8.2.1.4 How to specify the output character set gettext uses
gettext not only looks up a translation in a message catalog. It
also converts the translation on the fly to the desired output character
set. This is useful if the user is working in a different character set
than the translator who created the message catalog, because it avoids
distributing variants of message catalogs which differ only in the
character set.
The output character set is, by default, the value of nl_langinfo
(CODESET), which depends on the LC_CTYPE part of the current
locale. But programs which store strings in a locale independent way
(e.g. UTF-8) can request that gettext and related functions
return the translations in that encoding, by use of the
bind_textdomain_codeset function.
Note that the msgid argument to gettext is not subject to
character set conversion. Also, when gettext does not find a
translation for msgid, it returns msgid unchanged –
independently of the current output character set. It is therefore
recommended that all msgids be US-ASCII strings.
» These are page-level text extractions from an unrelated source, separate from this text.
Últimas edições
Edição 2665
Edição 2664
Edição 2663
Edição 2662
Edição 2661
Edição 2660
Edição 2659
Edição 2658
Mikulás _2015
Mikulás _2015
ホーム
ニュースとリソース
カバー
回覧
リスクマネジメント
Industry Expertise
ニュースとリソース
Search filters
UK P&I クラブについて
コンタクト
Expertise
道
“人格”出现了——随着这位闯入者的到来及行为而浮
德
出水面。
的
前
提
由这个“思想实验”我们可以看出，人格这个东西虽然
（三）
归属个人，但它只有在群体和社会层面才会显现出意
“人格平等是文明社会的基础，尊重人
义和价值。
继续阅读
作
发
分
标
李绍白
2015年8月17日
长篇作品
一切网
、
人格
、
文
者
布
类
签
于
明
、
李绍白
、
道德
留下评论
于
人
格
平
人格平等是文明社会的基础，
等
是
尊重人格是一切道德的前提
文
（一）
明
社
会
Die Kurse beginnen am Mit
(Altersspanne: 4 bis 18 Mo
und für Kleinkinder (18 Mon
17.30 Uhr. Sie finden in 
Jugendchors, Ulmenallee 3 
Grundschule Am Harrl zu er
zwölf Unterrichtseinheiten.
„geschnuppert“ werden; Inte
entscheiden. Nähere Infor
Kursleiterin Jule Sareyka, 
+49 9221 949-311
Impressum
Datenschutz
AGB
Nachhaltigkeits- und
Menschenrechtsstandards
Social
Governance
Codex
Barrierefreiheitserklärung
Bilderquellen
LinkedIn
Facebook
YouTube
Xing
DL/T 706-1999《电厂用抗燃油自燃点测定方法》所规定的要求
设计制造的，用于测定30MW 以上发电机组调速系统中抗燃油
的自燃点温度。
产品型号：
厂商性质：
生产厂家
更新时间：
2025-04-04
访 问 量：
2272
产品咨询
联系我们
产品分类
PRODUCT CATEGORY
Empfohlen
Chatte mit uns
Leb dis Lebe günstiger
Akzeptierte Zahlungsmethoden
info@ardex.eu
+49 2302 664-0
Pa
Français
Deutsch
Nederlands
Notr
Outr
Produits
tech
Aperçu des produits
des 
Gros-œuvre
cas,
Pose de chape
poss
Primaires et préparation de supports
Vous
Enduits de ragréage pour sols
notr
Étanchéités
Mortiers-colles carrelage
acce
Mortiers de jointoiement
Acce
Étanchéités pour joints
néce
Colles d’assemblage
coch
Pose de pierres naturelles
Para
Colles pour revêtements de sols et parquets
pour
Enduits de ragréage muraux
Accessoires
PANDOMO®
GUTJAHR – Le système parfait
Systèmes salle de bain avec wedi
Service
The bind_textdomain_codeset function can be used to specify the
output character set for message catalogs for domain domainname.
The codeset argument must be a valid codeset name which can be used
for the iconv_open function, or a null pointer.
If the codeset parameter is the null pointer,
bind_textdomain_codeset returns the currently selected codeset
for the domain with the name domainname. It returns NULL if
no codeset has yet been selected.
The bind_textdomain_codeset function can be used several times.
If used multiple times with the same domainname argument, the
later call overrides the settings made by the earlier one.
The bind_textdomain_codeset function returns a pointer to a
string containing the name of the selected codeset. The string is
allocated internally in the function and must not be changed by the
user. If the system went out of core during the execution of
bind_textdomain_codeset, the return value is NULL and the
global variable errno is set accordingly.